┌────────
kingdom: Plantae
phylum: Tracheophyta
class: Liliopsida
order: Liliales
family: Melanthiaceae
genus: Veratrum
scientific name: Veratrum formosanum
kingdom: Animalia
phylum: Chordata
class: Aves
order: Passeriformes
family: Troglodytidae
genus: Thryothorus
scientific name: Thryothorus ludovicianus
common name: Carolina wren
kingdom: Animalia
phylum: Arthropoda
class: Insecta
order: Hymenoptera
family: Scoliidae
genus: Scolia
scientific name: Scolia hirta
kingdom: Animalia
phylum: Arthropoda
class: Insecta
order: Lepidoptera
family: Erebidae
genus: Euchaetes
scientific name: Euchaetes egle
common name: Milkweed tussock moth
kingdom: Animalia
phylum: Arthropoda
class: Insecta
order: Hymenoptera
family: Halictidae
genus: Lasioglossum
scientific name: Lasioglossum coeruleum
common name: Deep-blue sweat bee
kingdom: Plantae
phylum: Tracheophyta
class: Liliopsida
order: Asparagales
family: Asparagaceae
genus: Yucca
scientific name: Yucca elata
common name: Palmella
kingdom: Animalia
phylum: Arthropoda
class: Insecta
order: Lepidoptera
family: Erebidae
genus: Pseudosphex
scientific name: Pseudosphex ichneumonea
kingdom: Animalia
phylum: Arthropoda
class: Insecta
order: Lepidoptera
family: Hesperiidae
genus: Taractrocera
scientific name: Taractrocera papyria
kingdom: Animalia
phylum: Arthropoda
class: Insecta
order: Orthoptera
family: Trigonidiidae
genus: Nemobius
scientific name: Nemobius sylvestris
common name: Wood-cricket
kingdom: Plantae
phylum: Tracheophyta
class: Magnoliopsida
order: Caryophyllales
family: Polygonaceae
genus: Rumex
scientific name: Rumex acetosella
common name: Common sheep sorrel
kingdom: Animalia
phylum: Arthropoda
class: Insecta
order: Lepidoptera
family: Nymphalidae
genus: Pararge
└────────
Reproduce verbatim the lines of the rows from the one containing "genus: Yucca" through the end of the rows, including both ends.

### Response
genus: Yucca
scientific name: Yucca elata
common name: Palmella
kingdom: Animalia
phylum: Arthropoda
class: Insecta
order: Lepidoptera
family: Erebidae
genus: Pseudosphex
scientific name: Pseudosphex ichneumonea
kingdom: Animalia
phylum: Arthropoda
class: Insecta
order: Lepidoptera
family: Hesperiidae
genus: Taractrocera
scientific name: Taractrocera papyria
kingdom: Animalia
phylum: Arthropoda
class: Insecta
order: Orthoptera
family: Trigonidiidae
genus: Nemobius
scientific name: Nemobius sylvestris
common name: Wood-cricket
kingdom: Plantae
phylum: Tracheophyta
class: Magnoliopsida
order: Caryophyllales
family: Polygonaceae
genus: Rumex
scientific name: Rumex acetosella
common name: Common sheep sorrel
kingdom: Animalia
phylum: Arthropoda
class: Insecta
order: Lepidoptera
family: Nymphalidae
genus: Pararge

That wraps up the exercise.